--- START ---
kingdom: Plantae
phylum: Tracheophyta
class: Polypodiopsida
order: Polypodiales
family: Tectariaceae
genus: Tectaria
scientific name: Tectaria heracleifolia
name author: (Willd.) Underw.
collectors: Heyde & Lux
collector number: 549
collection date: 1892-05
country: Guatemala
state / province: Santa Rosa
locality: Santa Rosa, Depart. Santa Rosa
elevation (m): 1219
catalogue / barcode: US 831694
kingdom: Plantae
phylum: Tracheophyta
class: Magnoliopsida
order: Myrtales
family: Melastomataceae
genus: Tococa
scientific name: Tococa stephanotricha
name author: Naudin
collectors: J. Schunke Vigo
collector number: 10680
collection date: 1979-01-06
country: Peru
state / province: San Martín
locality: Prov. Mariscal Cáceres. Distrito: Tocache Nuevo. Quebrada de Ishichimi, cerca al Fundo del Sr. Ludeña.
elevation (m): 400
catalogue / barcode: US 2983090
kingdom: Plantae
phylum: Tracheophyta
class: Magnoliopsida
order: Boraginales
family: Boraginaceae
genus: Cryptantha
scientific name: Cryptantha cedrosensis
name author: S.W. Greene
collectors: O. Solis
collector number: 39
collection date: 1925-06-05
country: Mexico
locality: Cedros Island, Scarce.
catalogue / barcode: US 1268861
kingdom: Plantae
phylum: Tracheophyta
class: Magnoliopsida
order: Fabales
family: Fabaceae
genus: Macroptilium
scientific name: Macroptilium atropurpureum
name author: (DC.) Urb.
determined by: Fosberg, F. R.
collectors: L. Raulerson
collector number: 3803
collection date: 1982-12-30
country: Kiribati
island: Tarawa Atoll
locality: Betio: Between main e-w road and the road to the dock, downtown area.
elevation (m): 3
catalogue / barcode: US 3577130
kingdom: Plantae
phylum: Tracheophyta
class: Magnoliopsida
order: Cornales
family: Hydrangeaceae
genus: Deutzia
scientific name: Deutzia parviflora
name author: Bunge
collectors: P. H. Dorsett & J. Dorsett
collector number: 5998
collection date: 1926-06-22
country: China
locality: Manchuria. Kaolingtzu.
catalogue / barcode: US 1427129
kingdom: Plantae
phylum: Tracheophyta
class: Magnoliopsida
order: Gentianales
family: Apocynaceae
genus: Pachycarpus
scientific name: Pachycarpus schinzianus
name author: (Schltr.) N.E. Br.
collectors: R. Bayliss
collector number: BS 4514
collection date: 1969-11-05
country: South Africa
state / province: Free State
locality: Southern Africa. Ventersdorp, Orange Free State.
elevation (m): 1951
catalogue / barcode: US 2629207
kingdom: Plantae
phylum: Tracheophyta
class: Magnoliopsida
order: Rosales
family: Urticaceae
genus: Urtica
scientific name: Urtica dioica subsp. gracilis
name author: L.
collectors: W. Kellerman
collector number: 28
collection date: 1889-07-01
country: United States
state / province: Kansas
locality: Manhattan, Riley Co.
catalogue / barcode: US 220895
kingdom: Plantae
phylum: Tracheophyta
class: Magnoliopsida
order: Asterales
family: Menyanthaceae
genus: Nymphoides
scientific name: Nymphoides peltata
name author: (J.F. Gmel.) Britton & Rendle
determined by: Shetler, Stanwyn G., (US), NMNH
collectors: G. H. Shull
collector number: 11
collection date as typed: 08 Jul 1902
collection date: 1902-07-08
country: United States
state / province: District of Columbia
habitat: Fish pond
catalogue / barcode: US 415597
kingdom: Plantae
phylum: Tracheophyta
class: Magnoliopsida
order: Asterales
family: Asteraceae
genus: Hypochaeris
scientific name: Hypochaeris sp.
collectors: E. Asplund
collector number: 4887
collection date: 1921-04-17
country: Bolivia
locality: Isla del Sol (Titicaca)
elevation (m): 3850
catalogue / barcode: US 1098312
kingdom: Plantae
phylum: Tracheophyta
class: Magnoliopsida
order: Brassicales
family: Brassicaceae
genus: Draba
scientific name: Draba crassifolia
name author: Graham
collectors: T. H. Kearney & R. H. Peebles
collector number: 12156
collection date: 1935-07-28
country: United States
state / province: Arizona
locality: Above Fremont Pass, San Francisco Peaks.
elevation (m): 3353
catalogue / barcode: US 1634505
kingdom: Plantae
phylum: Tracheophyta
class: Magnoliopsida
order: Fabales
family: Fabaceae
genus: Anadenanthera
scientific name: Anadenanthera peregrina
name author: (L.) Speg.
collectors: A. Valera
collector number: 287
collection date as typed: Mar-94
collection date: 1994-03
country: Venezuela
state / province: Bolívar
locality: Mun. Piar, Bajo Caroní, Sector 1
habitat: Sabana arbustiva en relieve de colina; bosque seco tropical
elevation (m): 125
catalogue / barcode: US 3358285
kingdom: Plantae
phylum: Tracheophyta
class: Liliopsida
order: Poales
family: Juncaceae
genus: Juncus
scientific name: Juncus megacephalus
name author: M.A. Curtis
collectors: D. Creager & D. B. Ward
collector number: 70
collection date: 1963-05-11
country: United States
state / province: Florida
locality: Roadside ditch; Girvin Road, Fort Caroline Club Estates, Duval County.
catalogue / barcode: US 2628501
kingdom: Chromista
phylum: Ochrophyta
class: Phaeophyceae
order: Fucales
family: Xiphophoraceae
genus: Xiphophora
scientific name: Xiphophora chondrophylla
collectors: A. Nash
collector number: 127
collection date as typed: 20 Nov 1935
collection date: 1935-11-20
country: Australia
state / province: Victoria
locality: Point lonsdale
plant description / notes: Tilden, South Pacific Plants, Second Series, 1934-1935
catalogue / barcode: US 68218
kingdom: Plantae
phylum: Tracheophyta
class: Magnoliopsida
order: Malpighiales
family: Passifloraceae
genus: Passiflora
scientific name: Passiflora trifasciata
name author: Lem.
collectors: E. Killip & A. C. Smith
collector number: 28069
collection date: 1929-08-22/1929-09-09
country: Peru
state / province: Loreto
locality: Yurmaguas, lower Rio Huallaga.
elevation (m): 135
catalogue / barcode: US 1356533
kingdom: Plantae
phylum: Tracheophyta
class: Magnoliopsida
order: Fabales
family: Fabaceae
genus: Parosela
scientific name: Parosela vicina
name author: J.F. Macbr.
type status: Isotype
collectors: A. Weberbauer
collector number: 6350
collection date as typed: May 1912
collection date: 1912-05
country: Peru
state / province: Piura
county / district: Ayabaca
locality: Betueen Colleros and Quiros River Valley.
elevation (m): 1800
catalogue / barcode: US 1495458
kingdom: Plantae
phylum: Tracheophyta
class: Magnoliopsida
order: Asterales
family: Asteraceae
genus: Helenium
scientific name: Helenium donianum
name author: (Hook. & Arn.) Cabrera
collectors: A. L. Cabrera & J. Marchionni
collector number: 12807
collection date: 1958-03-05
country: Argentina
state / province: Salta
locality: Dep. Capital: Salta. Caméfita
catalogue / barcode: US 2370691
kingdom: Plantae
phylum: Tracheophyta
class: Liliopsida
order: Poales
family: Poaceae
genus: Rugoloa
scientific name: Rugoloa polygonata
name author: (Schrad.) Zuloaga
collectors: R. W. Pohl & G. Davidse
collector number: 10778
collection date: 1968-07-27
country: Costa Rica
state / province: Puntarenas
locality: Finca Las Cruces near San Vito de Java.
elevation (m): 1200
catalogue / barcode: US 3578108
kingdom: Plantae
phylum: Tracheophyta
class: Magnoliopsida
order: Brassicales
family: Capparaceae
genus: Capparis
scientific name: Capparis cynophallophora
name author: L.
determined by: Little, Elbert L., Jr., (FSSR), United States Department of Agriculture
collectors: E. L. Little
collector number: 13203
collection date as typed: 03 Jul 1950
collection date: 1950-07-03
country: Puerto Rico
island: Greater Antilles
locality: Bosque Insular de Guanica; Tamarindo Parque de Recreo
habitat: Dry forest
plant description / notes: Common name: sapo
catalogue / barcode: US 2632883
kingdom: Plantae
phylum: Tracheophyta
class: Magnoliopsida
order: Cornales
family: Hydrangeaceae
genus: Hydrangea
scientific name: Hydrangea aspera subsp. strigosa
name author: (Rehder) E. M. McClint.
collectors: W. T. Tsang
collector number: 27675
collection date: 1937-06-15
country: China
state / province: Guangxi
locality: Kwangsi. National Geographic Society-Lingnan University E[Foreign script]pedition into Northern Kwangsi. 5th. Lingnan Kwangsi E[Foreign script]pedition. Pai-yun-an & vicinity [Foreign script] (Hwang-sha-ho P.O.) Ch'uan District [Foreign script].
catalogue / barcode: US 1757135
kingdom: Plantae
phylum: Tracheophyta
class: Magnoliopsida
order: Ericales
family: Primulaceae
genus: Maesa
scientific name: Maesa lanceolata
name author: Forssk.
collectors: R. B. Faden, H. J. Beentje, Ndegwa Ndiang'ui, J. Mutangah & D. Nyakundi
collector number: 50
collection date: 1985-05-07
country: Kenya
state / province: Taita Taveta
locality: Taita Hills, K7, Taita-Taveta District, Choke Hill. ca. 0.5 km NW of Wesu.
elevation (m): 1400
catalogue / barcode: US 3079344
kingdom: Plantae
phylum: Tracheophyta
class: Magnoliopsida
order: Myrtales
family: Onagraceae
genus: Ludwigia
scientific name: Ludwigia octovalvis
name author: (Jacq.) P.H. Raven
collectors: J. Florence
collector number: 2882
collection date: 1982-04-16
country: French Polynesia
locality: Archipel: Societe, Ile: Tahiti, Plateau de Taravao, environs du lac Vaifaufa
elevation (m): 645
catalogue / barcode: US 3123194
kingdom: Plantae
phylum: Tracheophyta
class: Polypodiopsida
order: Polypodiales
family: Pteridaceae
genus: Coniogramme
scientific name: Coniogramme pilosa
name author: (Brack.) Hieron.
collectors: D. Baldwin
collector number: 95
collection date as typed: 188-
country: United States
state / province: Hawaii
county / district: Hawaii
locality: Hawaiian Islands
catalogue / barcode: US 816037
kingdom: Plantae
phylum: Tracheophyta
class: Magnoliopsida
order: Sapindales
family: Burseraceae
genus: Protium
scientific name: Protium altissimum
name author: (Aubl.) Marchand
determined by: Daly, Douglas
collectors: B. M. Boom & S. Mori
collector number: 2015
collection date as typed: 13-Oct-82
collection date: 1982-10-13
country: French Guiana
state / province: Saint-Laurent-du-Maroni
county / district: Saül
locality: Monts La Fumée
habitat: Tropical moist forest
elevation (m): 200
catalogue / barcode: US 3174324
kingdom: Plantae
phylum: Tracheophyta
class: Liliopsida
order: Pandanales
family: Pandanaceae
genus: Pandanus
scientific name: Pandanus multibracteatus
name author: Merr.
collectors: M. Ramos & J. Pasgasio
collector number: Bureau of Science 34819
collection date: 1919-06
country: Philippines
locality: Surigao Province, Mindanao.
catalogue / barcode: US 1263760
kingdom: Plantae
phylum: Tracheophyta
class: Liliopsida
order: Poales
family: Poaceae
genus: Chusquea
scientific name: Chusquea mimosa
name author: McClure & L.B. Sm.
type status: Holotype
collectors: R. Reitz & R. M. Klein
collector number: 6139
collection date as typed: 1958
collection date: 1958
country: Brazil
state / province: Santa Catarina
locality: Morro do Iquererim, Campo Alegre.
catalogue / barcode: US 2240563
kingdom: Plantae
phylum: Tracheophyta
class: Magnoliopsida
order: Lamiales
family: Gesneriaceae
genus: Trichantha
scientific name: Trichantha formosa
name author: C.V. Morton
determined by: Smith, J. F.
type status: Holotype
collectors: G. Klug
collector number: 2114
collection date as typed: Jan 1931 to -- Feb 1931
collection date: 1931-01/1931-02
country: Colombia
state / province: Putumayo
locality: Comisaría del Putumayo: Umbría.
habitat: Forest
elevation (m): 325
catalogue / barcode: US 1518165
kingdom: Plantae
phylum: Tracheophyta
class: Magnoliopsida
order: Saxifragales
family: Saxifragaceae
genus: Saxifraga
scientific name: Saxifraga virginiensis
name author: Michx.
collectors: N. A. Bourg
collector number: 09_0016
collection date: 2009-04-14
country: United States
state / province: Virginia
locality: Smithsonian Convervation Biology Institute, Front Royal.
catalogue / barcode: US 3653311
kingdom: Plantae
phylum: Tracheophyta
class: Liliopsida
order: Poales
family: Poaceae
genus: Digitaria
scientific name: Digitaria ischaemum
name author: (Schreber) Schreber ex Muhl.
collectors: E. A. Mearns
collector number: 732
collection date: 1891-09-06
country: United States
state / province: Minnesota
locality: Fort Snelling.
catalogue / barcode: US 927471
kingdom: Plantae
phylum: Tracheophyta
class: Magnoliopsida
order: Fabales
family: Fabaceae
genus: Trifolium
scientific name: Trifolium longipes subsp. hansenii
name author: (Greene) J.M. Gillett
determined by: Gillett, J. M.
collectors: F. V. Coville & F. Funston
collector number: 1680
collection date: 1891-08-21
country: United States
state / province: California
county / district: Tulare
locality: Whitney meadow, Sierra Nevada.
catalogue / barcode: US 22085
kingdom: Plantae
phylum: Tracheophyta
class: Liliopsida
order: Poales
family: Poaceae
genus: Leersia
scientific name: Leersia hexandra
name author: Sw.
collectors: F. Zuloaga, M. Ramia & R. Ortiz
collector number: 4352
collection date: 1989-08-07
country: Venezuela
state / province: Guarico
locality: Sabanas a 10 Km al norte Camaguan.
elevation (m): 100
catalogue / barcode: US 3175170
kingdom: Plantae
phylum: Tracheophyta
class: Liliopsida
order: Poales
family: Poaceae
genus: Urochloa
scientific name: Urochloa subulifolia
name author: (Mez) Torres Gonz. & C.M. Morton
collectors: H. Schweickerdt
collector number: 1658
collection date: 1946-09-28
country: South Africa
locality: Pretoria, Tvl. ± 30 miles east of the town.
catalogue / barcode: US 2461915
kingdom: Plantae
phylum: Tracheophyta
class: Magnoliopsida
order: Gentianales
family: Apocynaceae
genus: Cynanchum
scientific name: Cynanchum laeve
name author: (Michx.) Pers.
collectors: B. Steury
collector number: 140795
--- END ---
Aim of the task » Rewrite the lines above, starting at the line containing "family: Capparaceae" and ending at the line containing "collection date: 1950-07-03", changing "determined by" to "identified by" and leaving everything else unchanged. Give only those lines.

Result for this exercise »
family: Capparaceae
genus: Capparis
scientific name: Capparis cynophallophora
name author: L.
identified by: Little, Elbert L., Jr., (FSSR), United States Department of Agriculture
collectors: E. L. Little
collector number: 13203
collection date as typed: 03 Jul 1950
collection date: 1950-07-03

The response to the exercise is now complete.